RNW: Occasionally I write directly to a photograph. More often than not, both forms are independent entities, with their own creative rhythms. My photography tends to lead the way, most notably with My Dakota, when one of my responses to the unexpected death of my brother was writer’s block. Eventually, when my writing returned near the end of the project, I discovered that I was writing about the same images—apples, prairies, wave patterns—that I’d been repeatedly photographing since my brother’s death. It was as if the images in my photography were slowly showing me how to write about loss.
For the most part, it’s only well into a project that I begin to bring together my writing and my photography during the editing and sequencing process, pairing a text piece with an image that resonates with it in some way, often at a slant.
Alex, what is relationship between literature and reportage, both within your own work and the work that has inspired you?

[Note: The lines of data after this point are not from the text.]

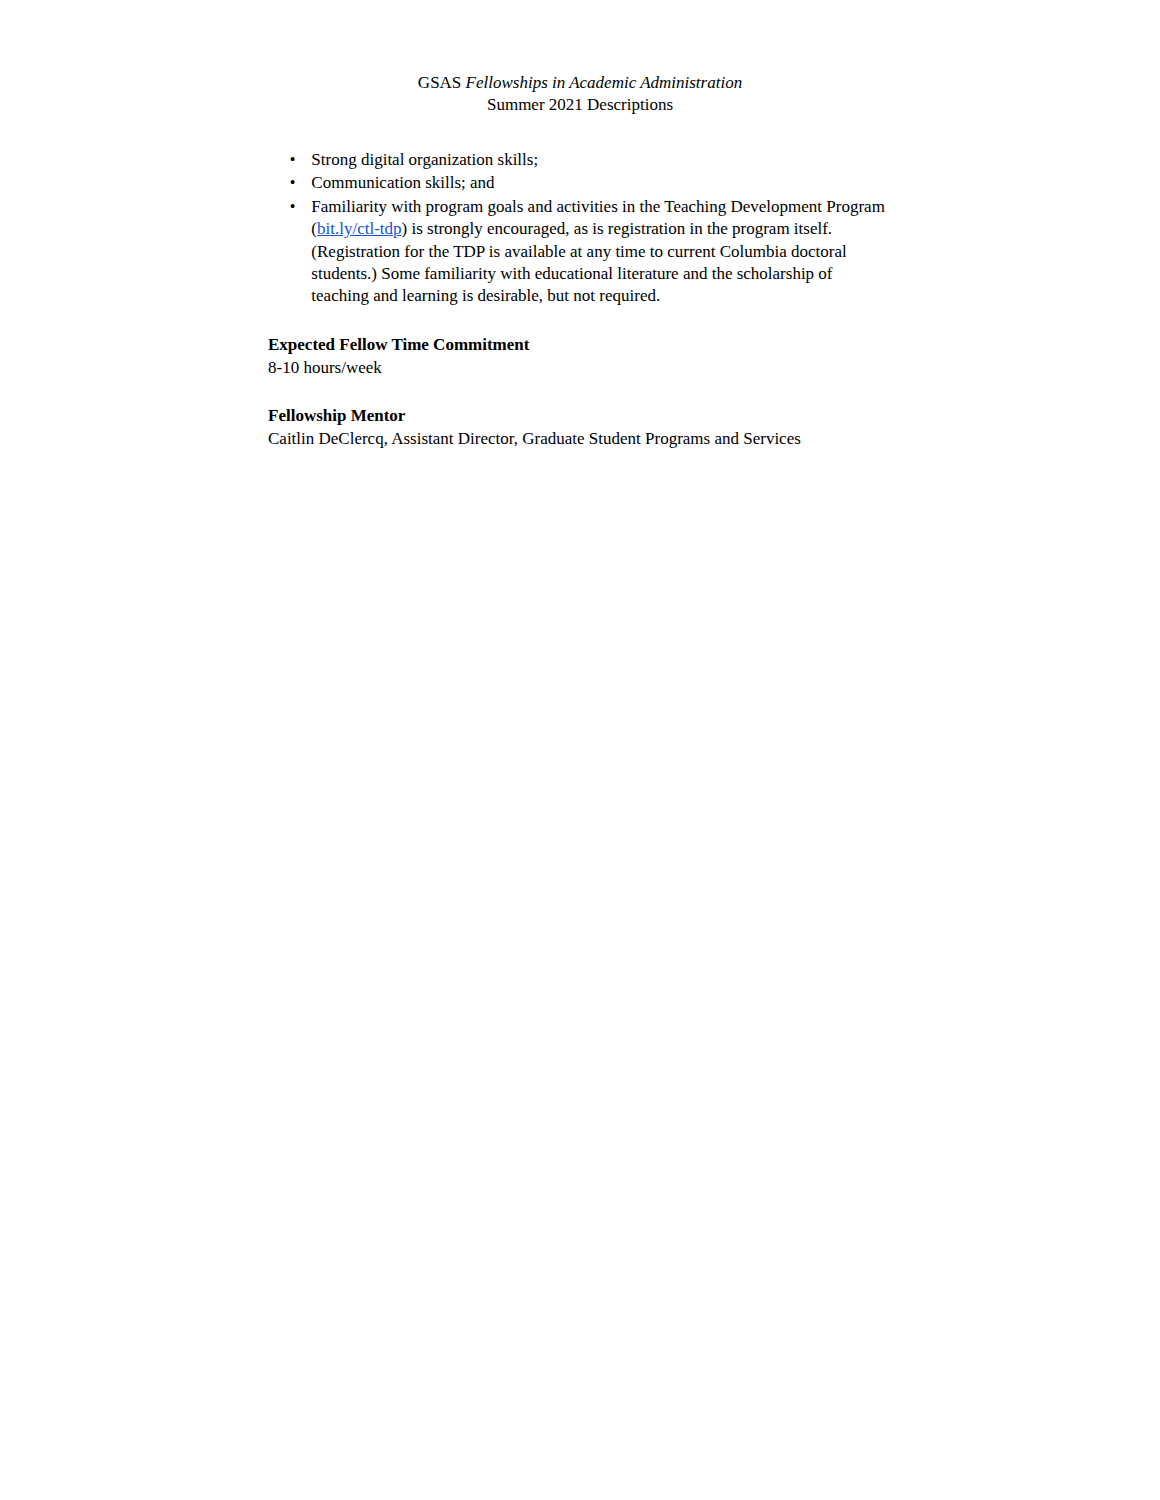GSAS Fellowships in Academic Administration
Summer 2021 Descriptions
Strong digital organization skills;
Communication skills; and
Familiarity with program goals and activities in the Teaching Development Program (bit.ly/ctl-tdp) is strongly encouraged, as is registration in the program itself. (Registration for the TDP is available at any time to current Columbia doctoral students.) Some familiarity with educational literature and the scholarship of teaching and learning is desirable, but not required.
Expected Fellow Time Commitment
8-10 hours/week
Fellowship Mentor
Caitlin DeClercq, Assistant Director, Graduate Student Programs and Services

AW: As a literature major in college—and someone who’d once toyed with idea of writing fiction—literature has long been key to my photography. Many of my books have been inspired in part by literature—with Under a Grudging Sun, Graham Greene’s The Comedians; with La Calle, Octavio Paz’s The Labyrinth of Solitude; and, with Amazon, Gabriel García Márquez’s One Hundred Years of Solitude and Mario Vargas LLosa’s The Green House.

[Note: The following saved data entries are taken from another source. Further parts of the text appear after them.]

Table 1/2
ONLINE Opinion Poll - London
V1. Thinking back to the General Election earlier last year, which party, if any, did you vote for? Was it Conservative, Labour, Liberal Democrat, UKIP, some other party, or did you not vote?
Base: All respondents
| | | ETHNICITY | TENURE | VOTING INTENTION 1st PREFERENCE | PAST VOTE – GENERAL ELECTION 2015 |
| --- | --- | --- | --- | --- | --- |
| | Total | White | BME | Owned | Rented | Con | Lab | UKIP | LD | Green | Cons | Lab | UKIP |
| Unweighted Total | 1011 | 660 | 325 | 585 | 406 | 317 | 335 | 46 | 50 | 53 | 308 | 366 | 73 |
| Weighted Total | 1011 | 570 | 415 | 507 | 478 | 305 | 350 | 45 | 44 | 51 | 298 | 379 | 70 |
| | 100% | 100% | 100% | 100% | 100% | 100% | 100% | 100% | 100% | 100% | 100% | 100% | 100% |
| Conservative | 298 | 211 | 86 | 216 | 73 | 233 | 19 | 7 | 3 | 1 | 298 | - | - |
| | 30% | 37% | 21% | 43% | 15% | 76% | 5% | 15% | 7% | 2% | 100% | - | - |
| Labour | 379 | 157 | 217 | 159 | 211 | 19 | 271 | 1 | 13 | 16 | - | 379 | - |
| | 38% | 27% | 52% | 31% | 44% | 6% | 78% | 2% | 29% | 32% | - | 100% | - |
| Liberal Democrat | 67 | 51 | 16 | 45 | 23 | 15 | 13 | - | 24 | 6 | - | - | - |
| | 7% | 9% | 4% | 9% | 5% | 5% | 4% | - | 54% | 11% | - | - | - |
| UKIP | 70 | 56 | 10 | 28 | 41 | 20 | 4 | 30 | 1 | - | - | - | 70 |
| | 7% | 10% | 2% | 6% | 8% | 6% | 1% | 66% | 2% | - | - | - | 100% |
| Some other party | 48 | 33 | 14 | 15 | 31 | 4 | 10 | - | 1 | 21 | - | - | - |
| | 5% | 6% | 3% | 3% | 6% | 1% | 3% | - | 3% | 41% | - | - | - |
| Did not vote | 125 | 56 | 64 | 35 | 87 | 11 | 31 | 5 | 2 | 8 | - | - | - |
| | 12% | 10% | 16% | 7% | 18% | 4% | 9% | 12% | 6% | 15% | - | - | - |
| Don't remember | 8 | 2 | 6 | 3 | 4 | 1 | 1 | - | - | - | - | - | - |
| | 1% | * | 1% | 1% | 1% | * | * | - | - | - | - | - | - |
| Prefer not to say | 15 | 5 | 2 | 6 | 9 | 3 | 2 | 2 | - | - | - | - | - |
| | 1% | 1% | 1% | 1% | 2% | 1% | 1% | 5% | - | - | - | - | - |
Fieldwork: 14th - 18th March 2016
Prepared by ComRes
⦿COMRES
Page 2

Alex, in a previous interview you discuss how your first introduction to the greats of photography was through books. Why is a book, and particularly this way of formatting and creating a book, the right vehicle for this particular body of work?

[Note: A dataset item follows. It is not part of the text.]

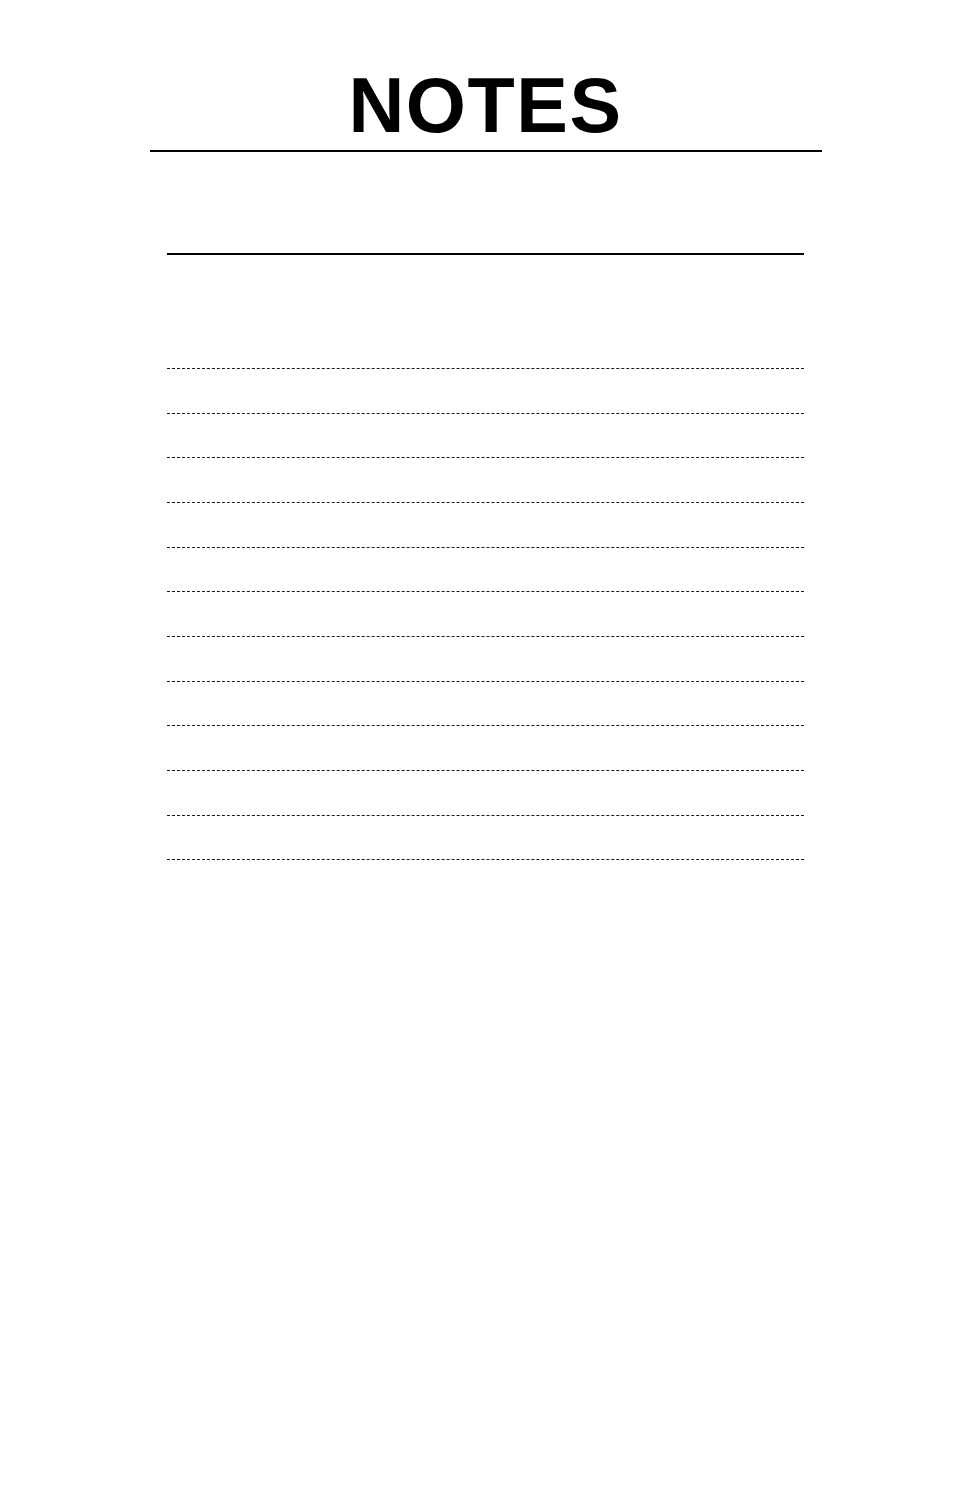NOTES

AW: Of all the visual arts. photography is uniquely suited to the book form. A book does not do justice to the three dimensionality of sculpture, nor the plasticity of painting, whereas a well-printed book—while not perfect—can do a very good job of reproducing photographic work. Also, I find the sequencing and structure of photographic books to be very exciting. As much as I appreciate individual prints on the wall, I like the way in which a book can guide the viewer through a body of work—as well as how the book lives on in time, compared with the transience of an exhibition.
For Slant Rhymes, I especially love how the design echoes a poetry book, with its intimate size and tipped-in photograph on the cover.
Alex and Rebecca, while you first saw the works of the photography greats in the pages of books, young people today are most likely to come across them on screens. As two people who often teach young, aspiring photographers, how do you suppose their experience of being introduced to photography is going to influence the creative ways in which they present their work?
AW: Interestingly enough, although more and more photographs are being seen on screens, more and more serious photographic books are being produced. However, they’re not necessarily being made by traditional publishers, but by small presses and by photographers themselves, through self-publishing. It’s as if the lack of tangibility in the virtual photographic world has led to a greater need for the tactile experience of holding a physical object—a book—in one’s hands. And so in our teaching—especially in our bookmaking workshops—we rely heavily on the tangible, insisting that some of the images we work with be prints, not just digital files.
RNW: It was only two years ago that Alex and I traded in our flip phones for smartphones. Since I often interweave text and images in my work, I immediately began experimenting with Instagram, posting the first series of our slant rhymes—one of Alex’s photographs paired with one of mine, sometimes with accompanying text—on our new joint IG account. A few months later, La Fábrica invited us to do a book with them, and we suggested Slant Rhymes. So, Instagram ended up being a kind of virtual sketchbook for us. In part, we have Instagram to thank for inspiring what eventually became an analog book.
I’m looking forward to seeing how other photographers creatively engage with social media, especially the younger generation of photographers.